For our ICSE 2022 paper EAGLE: Creating Equivalent Graphs to Test Deep Learning Libraries

Primary LanguageJupyter NotebookOtherNOASSERTION

EAGLE: Creating Equivalent Graphs to Test Deep Learning Libraries

This repo contains reproduction code for the ICSE 2022 paper EAGLE: Creating Equivalent Graphs to Test Deep Learning Libraries.

Folder/File Structure

The EAGLE directory contains codes for reproducing our experiment. It has four sub directories.

Dir rules contains the 16 rules described in the EAGLE paper, along with api config for each rule. The formats of api configs are defined here.

Dir docker_files contains the docker file for creating containers for the specific enviroment.

Dir api_constraints contains some customized api constraints we defined manually.

Dir input_generation contains code which calls Ddoctor to generate inputs. It also contains two lists for the list of APIs for which we want to generate inputs.

The dl-fuzzer-master directory contains codes from Ddoctor, which is a fuzzing tool to test deep learning libraries. We use it to generate inputs for EAGLE.

The bug-reproduction directory contains code for reproducing bugs detected in the EAGLE paper.

Instruction

Create enviroment

To use EAGLE, first you need to create an environment that can run EAGLE.

We provide docker files under EAGLE/docker_files which can help you to create environments.

We provide docker files for pytorch 1.6, 1.9 and tensorflow 2.1, 2.2, 2.3, which are the versions EAGLE tested.

To create the docker image: as a example, in project root, docker build -f EAGLE/docker_files/tf2.1.dockerfile ., which will create docker image for tensorflow 2.1.

We also provide example docker commands at EAGLE/docker_command.

Generate input

After creating enviroment, we need to generate inputs using Ddoctor.

To generate inputs, under EAGLE directory, execute bash generate_all_input.sh LIB VER to generate inputs for specific library and version.

The LIB VER can be tensorflow 21, tensorflow 22, tensorflow 23, pytorch 16, or pytorch 19.

Execute EAGLE rules

To execute EAGLE, under EAGLE directory, execute bash execute_testing_rules_multi.sh LIB VER if you want to execute rule 1-14, or execute bash execute_testing_rules_15_16_multi.sh LIB VER if you want to execute rule 1-14. The LIB VER is the same as above.

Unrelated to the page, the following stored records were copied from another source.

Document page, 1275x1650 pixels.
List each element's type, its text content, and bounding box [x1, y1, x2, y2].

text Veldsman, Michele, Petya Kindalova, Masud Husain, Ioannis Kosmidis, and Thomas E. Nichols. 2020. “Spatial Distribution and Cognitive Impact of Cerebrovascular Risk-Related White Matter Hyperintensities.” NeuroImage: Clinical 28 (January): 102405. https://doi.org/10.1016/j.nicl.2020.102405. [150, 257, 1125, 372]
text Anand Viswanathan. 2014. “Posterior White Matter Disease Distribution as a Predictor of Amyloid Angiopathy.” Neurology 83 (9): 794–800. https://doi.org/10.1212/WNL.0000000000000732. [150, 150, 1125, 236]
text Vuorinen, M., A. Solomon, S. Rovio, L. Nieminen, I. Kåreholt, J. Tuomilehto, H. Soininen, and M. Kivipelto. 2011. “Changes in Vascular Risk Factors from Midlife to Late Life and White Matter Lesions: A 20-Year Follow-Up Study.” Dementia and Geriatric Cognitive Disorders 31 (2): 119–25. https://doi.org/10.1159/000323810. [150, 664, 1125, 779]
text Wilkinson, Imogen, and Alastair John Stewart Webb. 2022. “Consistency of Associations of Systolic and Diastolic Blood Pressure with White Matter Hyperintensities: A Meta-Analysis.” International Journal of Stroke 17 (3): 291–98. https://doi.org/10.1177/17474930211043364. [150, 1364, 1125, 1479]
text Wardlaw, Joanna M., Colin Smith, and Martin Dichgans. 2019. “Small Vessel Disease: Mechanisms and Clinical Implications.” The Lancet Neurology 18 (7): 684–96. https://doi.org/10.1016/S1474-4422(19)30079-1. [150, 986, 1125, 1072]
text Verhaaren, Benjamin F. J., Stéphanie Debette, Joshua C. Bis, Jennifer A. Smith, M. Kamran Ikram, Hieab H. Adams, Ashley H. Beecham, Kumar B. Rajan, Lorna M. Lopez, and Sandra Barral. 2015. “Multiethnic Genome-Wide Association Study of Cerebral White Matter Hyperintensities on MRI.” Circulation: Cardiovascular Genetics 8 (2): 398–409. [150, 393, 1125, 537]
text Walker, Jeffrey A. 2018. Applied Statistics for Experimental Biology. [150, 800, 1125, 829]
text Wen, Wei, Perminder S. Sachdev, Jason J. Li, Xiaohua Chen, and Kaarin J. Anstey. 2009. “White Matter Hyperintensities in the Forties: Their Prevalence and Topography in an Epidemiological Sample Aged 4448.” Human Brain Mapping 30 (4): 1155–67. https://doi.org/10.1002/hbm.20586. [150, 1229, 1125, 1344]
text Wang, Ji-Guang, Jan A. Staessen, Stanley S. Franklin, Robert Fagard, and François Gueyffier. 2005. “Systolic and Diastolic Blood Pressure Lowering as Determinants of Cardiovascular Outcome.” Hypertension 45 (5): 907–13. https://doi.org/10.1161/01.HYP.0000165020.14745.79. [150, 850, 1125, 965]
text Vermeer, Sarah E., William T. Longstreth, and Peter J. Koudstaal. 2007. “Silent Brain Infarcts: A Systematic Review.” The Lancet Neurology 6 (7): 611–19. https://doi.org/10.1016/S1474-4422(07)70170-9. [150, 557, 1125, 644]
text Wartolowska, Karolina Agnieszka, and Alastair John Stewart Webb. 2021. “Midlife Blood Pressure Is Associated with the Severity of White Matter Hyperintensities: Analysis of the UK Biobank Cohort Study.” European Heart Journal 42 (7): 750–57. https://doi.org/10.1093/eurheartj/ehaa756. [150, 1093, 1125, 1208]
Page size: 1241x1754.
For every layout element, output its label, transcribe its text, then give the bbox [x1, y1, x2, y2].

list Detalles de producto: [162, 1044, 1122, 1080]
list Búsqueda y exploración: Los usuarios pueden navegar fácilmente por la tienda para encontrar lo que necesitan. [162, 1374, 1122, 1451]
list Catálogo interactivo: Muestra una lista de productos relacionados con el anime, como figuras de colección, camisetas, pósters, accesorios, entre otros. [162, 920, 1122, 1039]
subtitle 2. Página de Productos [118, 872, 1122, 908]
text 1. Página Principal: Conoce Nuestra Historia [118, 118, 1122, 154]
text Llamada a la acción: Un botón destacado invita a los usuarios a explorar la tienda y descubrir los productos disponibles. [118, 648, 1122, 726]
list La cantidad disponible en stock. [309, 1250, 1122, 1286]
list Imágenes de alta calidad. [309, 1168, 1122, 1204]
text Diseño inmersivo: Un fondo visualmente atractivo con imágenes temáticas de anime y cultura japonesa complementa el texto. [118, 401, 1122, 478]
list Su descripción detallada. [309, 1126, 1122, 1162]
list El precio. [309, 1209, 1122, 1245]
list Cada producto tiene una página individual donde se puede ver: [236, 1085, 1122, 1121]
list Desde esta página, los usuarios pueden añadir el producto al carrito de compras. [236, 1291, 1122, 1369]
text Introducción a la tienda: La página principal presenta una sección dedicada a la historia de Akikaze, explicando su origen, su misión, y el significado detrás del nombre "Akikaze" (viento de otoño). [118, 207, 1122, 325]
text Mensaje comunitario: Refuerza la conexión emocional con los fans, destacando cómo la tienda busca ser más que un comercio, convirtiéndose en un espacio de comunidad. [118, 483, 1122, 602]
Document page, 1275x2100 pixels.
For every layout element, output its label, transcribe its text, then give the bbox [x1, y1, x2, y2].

If you don't want to run all rules, you can specify which rules to run by modifying the rule_list variable in execute_testing_rules_multi.py or execute_testing_rules_15_16_multi.py.

We also create a done file at os.path.join(DATA_DIR, "rule_output", TEST_DONE_FILE).

Both DATA_DIR and TEST_DONE_FILE are defined at EAGLE\config.py.

The done file will record the config combination that are already executed so it won't be executed again.

However, if you want to rerun the experiment, you should clean the done file first.

Analyze results

After execution, run python analyze_results.py LIB VER under EAGLE directory to analyze the results for rules 1-16. Use pythonanalyze_results_distributed.py for the new rules regarding distributed versus non-distributed training and inference (e.g., rule 17). It will generate a .csv file which contains the api and input that cause inconsistent outputs. It contains four column: rule, api_name, Linf, result_file.

Noted that EAGLE\config.py defines a parameter DATA_DIR which is the location where all the input and output files are stored. Be sure that it is a valid path.